Commentary
Last week, America was simultaneously fighting a war, negotiating a peace deal, clocking its hottest inflation print in three years, and taking SpaceX public in the largest IPO in recorded history. This week, the most anticipated Wednesday since America voted for Ruben Studdard or Clay Aiken arrives in the form of Kevin Warsh's first FOMC press conference as Fed Chair.
- Stocks: U.S. equities finished the week higher. Materials, consumer staples, and financials led the week while communication services fell by nearly 2% and energy slipped as oil prices dropped amid Iran peace deal hopes. The sectors that benefit from cheaper energy led; the sector that produces it did not. Small caps beat large caps and value beat growth for the second straight week. Europe outperformed the U.S.; Japan lagged.
- Rates: U.S. bonds recovered. The Bloomberg U.S. Aggregate Bond Index rose by 0.52%. The 10-year U.S. Treasury yield fell to 4.48% from 4.57% and the 20- and 30-year yields both retreated below 5%. This week, the bond market operated like a robovac: no discernible strategy, completely reactive to whatever it bumped into, and somehow finding its way back to the charging dock.
- Commodities and currencies: Crude oil fell to $84.88 from $91.30 a barrel, and gasoline to $4.49 per gallon. Gold slipped to $4,238/ounce. The U.S. dollar weakened slightly. Peace, it turns out, is the one thing that can do to oil prices what 18 months of Fed policy couldn't do to inflation.

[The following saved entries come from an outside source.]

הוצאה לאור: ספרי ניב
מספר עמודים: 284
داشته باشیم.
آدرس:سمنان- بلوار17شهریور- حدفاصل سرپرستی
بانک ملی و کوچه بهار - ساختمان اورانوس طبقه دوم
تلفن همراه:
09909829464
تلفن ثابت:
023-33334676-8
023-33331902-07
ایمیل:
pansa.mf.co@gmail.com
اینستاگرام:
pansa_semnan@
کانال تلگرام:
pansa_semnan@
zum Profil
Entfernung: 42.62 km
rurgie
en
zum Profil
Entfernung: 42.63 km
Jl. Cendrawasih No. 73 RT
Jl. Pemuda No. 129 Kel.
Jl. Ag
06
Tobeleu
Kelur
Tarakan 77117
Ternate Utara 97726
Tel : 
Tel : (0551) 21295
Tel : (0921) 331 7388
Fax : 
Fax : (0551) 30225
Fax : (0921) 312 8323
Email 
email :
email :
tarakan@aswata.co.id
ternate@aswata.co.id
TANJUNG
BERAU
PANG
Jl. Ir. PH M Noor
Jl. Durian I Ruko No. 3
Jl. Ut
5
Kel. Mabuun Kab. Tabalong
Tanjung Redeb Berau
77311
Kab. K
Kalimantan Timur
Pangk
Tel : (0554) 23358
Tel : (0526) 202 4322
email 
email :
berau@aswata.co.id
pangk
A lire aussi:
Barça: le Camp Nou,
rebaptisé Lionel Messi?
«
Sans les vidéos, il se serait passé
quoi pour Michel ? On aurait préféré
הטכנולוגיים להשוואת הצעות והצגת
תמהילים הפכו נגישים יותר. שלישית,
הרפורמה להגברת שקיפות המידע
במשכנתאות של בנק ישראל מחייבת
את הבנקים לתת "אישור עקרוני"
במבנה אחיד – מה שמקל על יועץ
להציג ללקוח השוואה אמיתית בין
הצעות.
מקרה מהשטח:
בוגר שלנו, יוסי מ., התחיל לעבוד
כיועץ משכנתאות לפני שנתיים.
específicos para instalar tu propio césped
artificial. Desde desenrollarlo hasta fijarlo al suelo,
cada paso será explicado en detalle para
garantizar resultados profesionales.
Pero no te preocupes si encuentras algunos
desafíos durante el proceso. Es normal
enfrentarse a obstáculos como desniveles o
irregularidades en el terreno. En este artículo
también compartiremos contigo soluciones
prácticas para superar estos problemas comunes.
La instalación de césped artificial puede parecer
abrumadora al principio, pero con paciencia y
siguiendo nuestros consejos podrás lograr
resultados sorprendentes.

- Inflation: The May consumer-price index came in at 4.2% year over year, its hottest reading since April 2023. More than 60% of that increase came from energy prices, which rose by 23.5% over the past year. Strip out gasoline and inflation is 2.9%...painfully close to the Fed’s 2% target. The May producer-price index confirmed the same finding from a different angle: up 1.1% for the month against a 0.7% forecast. Once again, the monthly surge was driven by gasoline, which is doing what the vuvuzela did at the 2010 World Cup—showing up everywhere, drowning out everything else, and outlasting everyone’s patience.
- Consumer sentiment: The University of Michigan’s June reading rose to 48.9 from a record low of 44.8 in May, beating expectations and still sitting 19% below a year ago. Consumers credited easing gasoline prices. The survey director called the outlook “relatively dour,” which at 48.9 feels a bit like calling the Titanic’s maiden voyage mildly eventful.
- The Fed: Kevin Warsh chairs his first FOMC meeting this week. He’s been Fed Chair since May 22 and hasn’t said a word about inflation, jobs, or interest rates. My Aunt Carol went silent like that once after Thanksgiving and we didn’t find out why until Easter. The difference is Aunt Carol wasn’t in charge of interest rates. This Wednesday is Warsh’s Easter. Everyone’s bringing a dish and hoping for the best.
- Earnings: With 99% of S&P 500 companies reporting, 1Q26 blended earnings growth came in at 29.4% and 84% beat estimates. Technology grew 57.2% with a 99% beat rate. Health care and energy—the two sectors most directly involved in whether you are alive and able to get to work—posted negative growth. Corporate America had a phenomenal quarter. The parts of it that keep you upright and mobile did not. Onward.